Wie aber, wenn man einen Schritt weitergeht und die Dinge näher betrachtet?

Eines der ersten Bücher auf dem Markt der Rechtsanwaltsliteratur ist das hervorragende Werk von Andrea Nicolai im DeutschenAnwaltVerlag „Das Allgemeine Gleichbehandlungsgesetz – AGG in der anwaltlichen Praxis“. Dies ist ein ebenso übersichtliches, wie präzises und vor allem ganz offenbar sehr sauber recherchiertes Buch, welches sich zum Gesetzgebungsverfahren ebenso äußert, wie zu dem europarechtlichen Implikationen dieser Materie.

Indes, was den mit der Rechtsanwendung professionell Befassten zweifeln lässt ist, dass bei realistischer Betrachtung so gut wie gar nichts sicher und alles zu bezweifeln ist.
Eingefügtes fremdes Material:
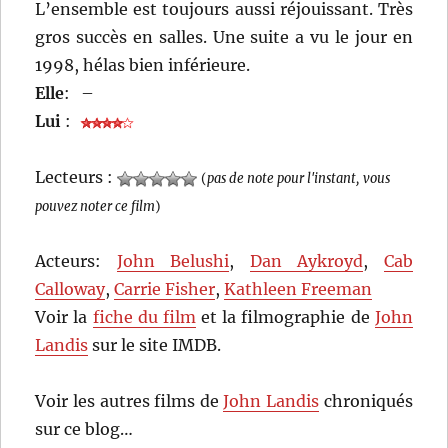
L’ensemble est toujours aussi réjouissant. Très
gros succès en salles. Une suite a vu le jour en
1998, hélas bien inférieure.
Elle
:
–
Lui
:
Lecteurs :
(
pas de note pour l'instant, vous
pouvez noter ce film
)
Acteurs:
John Belushi
,
Dan Aykroyd
,
Cab
Calloway
,
Carrie Fisher
,
Kathleen Freeman
Voir la
fiche du film
et la filmographie de
John
Landis
sur le site IMDB.
Voir les autres films de
John Landis
chroniqués
sur ce blog…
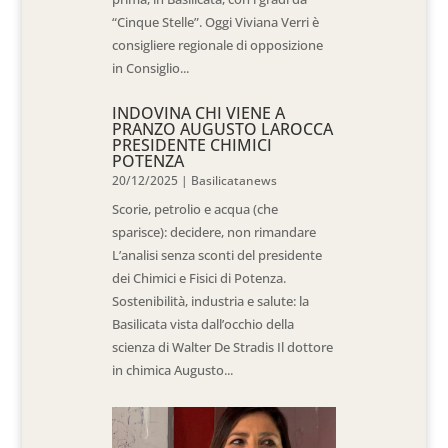
“Cinque Stelle”. Oggi Viviana Verri è
consigliere regionale di opposizione
in Consiglio...
INDOVINA CHI VIENE A
PRANZO AUGUSTO LAROCCA
PRESIDENTE CHIMICI
POTENZA
20/12/2025
|
Basilicatanews
Scorie, petrolio e acqua (che
sparisce): decidere, non rimandare
L’analisi senza sconti del presidente
dei Chimici e Fisici di Potenza.
Sostenibilità, industria e salute: la
Basilicata vista dall’occhio della
scienza di Walter De Stradis Il dottore
in chimica Augusto...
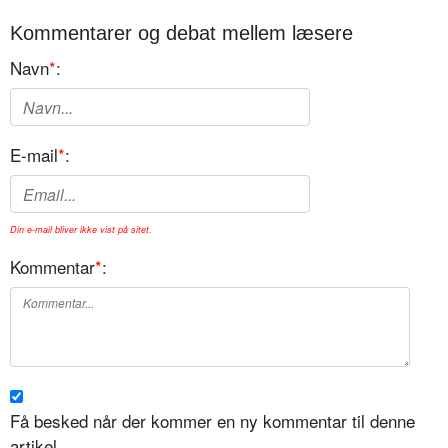
Kommentarer og debat mellem læsere
Navn
*
:
E-mail
*
:
Din e-mail bliver ikke vist på sitet.
Kommentar
*
:
Få besked når der kommer en ny kommentar til denne
artikel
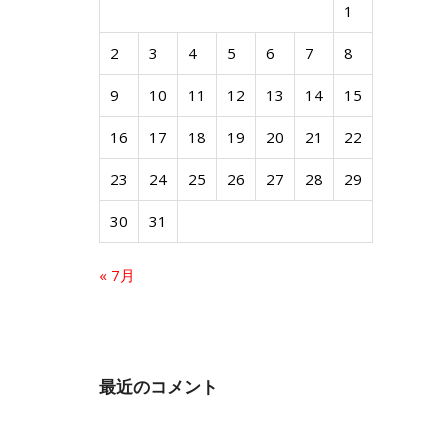
1
2
3
4
5
6
7
8
9
10
11
12
13
14
15
16
17
18
19
20
21
22
23
24
25
26
27
28
29
30
31
« 7月
最近のコメント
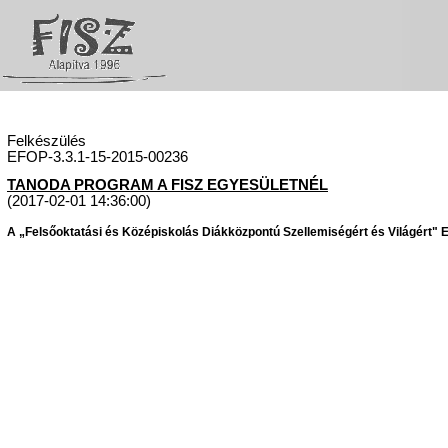
Felkészülés
EFOP-3.3.1-15-2015-00236
TANODA PROGRAM A FISZ EGYESÜLETNÉL
(2017-02-01 14:36:00)
A „Felsőoktatási és Középiskolás Diákközpontú Szellemiségért és Világért" Eg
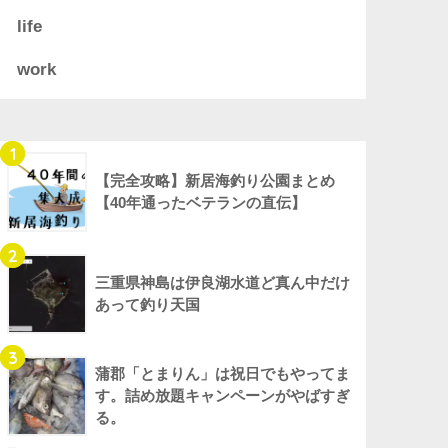
life
work
1
【完全攻略】新居海釣り公園まとめ
【40年通ったベテランの直伝】
2
三重県神島は伊良湖水道ど真ん中だけ
あって釣り天国
3
蒲郡「とまりん」は祝日でもやってま
す。詰め放題キャンペーンがやばすぎ
る。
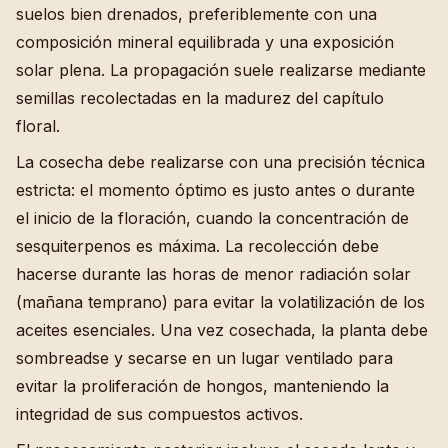
suelos bien drenados, preferiblemente con una
composición mineral equilibrada y una exposición
solar plena. La propagación suele realizarse mediante
semillas recolectadas en la madurez del capítulo
floral.
La cosecha debe realizarse con una precisión técnica
estricta: el momento óptimo es justo antes o durante
el inicio de la floración, cuando la concentración de
sesquiterpenos es máxima. La recolección debe
hacerse durante las horas de menor radiación solar
(mañana temprano) para evitar la volatilización de los
aceites esenciales. Una vez cosechada, la planta debe
sombreadse y secarse en un lugar ventilado para
evitar la proliferación de hongos, manteniendo la
integridad de sus compuestos activos.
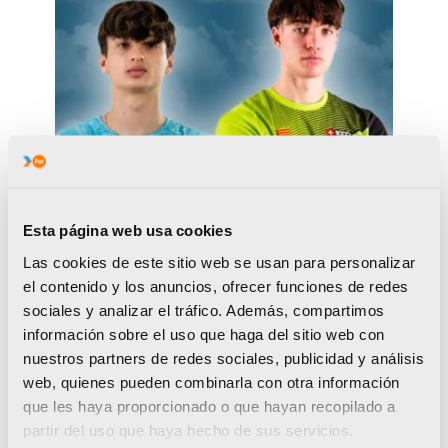
Esta página web usa cookies
Las cookies de este sitio web se usan para personalizar
Manuel Pastor y Andrés Vila:
el contenido y los anuncios, ofrecer funciones de redes
escalada de optimismo
sociales y analizar el tráfico. Además, compartimos
información sobre el uso que haga del sitio web con
nuestros partners de redes sociales, publicidad y análisis
web, quienes pueden combinarla con otra información
REMO Y ESCALADA
que les haya proporcionado o que hayan recopilado a
partir del uso que haya hecho de sus servicios.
Dies mag am Beispiel der Höhe des Schmerzensgeldes belegt werden, wo es heißt: „Es sind derzeit keine Anhaltspunkte für die voraussichtliche Höhe solcher Entschädigungs-ansprüche vorhanden, da es sich um ganz neue Rechtsfragen handelt und – ähnlich wie beim Schmerzensgeld – ungefähre Beträge sich erst nach mehreren einschlägigen Gerichtsentscheidungen feststellen werden“ (ebenda, Rz 596). Oder im allgemeinen zivilrechtlichen Bereich, wo es heißt: „Die Anwendung und Umsetzung dieser Vorschriften wirft viele Fragen auf und es wird voraussichtlich einige Zeit dauern, bis die Grundzüge des zivilrechtlichen Antidiskriminierungsrechts geklärt sind., zumal sich die §§ 19 ff. durch eine Vielzahl unbestimmter und zum Teil neuer Rechtsbegriffe kennzeichnen, deren Auslegungssache der Zivil-Gerichte und des Europäischen Gerichtshofs sein wird“ (ebenda, Rz 711).

Mit anderen Worten:

Der beste Rat im Augenblick ist wohl, sich möglichst vorsichtig und sorgfältig zu verhalten und streng objektiv Arbeitsplätze und Mietobjekte zu vergeben und jeden Anschein irgendeiner unberechtigten Bevorzugung zu vermeiden.

Dies wird selbstverständlich engagierte Rechtsanwälte nicht davon abhalten, durch die Gestaltung von Schadenersatz- und Schmerzensgeldklagen Honorareinnahmen zu genieren und auch den wohlwollendsten Arbeitgeber oder Vermieter damit hartnäckig zu quälen.

SCHÖNE NEUE GESETZESWELT!

Oder wie sagte es der Kollege im eingangs zitierten Managermagazin: „Absurditätenkabinett“. Selbstverständlich wird man den weiteren Fortgang der Rechtsentwicklung sehr genau beobachten.